Historical setting: Pyrenees Mountains, 6th Century C.E.
The elfin monk wanders pensively among the Roman statues as we had done at first, seemingly lost in a maze of promised pagan fixes. He is gazing into the laughing face of the fertility goddess with her huge bowl of too much grain. Maybe he too is wondering what the prayers to such a goddess would sound like. Or is he simply studying the workmanship of another sculptor’s hand? We know he is wondering what has become of the Christian subject by his own hand.
Nic offers answer, “We’ve moved the Christian sculpture into a more sacred space. She is in the oxen shed.”

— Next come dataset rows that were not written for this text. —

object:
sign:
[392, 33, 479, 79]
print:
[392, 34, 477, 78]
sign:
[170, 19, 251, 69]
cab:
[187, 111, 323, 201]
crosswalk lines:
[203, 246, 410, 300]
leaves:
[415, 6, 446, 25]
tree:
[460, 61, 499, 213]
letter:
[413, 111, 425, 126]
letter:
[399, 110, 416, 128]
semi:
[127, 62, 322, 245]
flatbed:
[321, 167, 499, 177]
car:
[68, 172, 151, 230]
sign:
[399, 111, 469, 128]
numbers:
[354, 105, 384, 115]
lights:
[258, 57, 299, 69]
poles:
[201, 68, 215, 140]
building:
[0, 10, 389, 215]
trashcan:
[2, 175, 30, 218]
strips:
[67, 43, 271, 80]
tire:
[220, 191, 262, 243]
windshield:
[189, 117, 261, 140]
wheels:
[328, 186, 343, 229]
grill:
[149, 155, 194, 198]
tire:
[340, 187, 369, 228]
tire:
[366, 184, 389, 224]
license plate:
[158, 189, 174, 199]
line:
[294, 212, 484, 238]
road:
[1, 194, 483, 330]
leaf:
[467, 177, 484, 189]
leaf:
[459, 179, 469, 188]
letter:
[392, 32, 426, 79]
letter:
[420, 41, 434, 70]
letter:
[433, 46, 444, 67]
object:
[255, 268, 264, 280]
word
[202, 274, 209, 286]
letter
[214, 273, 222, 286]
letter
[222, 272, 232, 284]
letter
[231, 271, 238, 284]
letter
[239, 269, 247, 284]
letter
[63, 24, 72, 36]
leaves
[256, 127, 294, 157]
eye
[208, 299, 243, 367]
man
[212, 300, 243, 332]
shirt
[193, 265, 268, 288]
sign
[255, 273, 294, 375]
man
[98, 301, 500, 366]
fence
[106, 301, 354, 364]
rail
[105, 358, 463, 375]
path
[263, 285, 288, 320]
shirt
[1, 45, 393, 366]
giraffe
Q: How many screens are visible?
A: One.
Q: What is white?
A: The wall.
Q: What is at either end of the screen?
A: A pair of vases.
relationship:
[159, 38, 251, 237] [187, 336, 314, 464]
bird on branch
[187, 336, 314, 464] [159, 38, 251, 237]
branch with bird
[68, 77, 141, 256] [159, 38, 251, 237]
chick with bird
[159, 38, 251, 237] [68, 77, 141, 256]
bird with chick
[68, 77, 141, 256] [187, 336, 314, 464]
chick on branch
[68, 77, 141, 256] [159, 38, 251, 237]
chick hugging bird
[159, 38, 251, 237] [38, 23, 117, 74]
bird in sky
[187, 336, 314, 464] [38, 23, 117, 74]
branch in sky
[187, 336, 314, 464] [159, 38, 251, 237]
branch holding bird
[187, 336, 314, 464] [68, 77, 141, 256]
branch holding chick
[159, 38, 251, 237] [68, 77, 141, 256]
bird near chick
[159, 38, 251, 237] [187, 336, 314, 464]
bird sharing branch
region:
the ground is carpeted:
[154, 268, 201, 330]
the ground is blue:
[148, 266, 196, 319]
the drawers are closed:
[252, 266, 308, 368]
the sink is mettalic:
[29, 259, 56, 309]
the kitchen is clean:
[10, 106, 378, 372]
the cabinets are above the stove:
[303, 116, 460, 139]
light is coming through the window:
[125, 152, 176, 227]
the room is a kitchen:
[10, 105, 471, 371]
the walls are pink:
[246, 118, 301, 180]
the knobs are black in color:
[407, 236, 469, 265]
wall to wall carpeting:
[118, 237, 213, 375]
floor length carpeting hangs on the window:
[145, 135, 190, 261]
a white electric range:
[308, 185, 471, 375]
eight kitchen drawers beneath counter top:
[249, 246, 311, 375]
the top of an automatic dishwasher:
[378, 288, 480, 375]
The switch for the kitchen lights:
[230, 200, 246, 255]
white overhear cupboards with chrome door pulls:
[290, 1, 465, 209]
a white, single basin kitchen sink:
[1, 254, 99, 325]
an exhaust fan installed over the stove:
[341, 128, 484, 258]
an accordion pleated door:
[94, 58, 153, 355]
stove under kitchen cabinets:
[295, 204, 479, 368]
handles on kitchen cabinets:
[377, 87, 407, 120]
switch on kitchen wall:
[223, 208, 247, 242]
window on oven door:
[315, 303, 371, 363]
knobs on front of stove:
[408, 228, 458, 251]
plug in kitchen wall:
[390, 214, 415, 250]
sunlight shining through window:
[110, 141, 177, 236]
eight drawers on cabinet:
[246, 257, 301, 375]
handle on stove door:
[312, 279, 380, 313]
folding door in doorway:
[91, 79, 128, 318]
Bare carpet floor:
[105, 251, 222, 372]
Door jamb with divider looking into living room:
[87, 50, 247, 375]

The hood and robe of August return a nod of gratitude and he follows Nic to the shed. He looks on it as a stranger as though he has never seen his own work before, but isn’t that the experience of every artist – step back for moment — see it with empathy with the eyes of the stranger seeing it for the first time. First there is a moment of surprise, then the search for the flaw. It’s a persistent dialogue of the artist to himself, “how does it look to others?” “If only I had …”
I interrupt his wonder, “She is beautiful, isn’t she; just like the author of Luke must have seen her in his thoughts, a woman of poverty and simplicity yet she is holding the richest gift ever given to humankind.”

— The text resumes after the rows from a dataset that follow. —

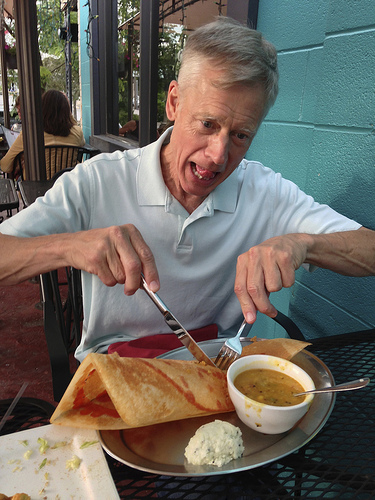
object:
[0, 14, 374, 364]
man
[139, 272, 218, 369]
knife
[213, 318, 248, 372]
fork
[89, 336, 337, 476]
platter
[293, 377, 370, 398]
spoon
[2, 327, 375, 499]
table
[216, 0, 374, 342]
wall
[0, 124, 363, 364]
shirt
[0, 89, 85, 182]
woman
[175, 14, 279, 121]
hair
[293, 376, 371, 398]
utensil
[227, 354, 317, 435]
bowl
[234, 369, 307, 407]
soup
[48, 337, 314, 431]
food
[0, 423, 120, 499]
plate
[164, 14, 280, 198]
head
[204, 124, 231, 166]
nose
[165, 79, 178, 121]
ear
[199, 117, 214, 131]
eye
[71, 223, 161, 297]
hand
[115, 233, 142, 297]
finger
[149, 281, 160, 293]
nail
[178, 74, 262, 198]
face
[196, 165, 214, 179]
tounge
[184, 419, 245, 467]
lump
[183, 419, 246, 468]
potato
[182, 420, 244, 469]
salad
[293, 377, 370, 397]
handle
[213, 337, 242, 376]
bottom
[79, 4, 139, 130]
lights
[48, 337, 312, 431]
tortilla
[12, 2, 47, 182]
pillar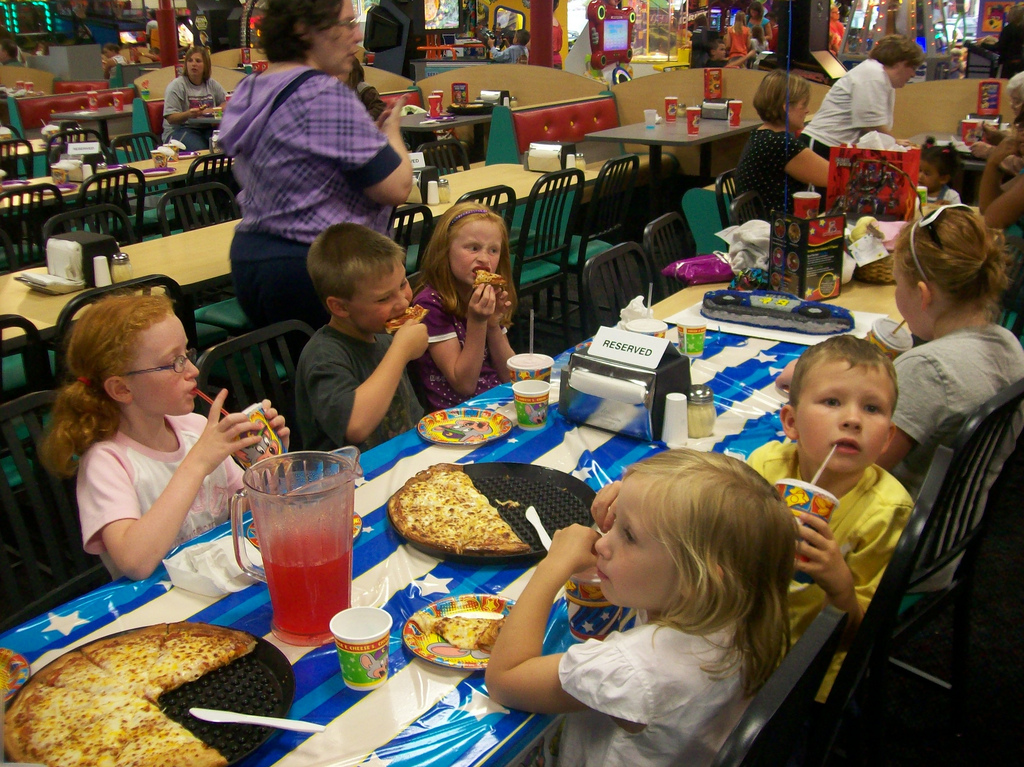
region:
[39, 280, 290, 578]
kids eating pizza at a party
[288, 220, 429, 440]
kids eating pizza at a party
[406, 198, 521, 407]
kids eating pizza at a party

The shoulders of the wool robe melt in a human moment, then the little monk brushes off my assessment, a compliment, adroitly skipping over any appearance of a prideful sin, bowing silently and prayerfully.
We lift the statue onto the ox cart and prepare to start the slow walk to Ligugé, when host Antton comes along, not to wish us well on our journey, but to insist we are rude for leaving before his great festival of the New Year. Apparently his Gallo-Roman guest list has failed him. Nic offers our most well-mannered rejection but rejection is rejection, and Antton handles it with a heap of flaming language following us out his lane and onto the public path. His words surely include the complete thesaurus listing for Hell. It ends with “… and furthermore the little priest smells like a cur in heat!” Maybe August is already walking the ox far enough ahead of us and didn’t hear it, or maybe he just turned away and let the jeering roll off his back.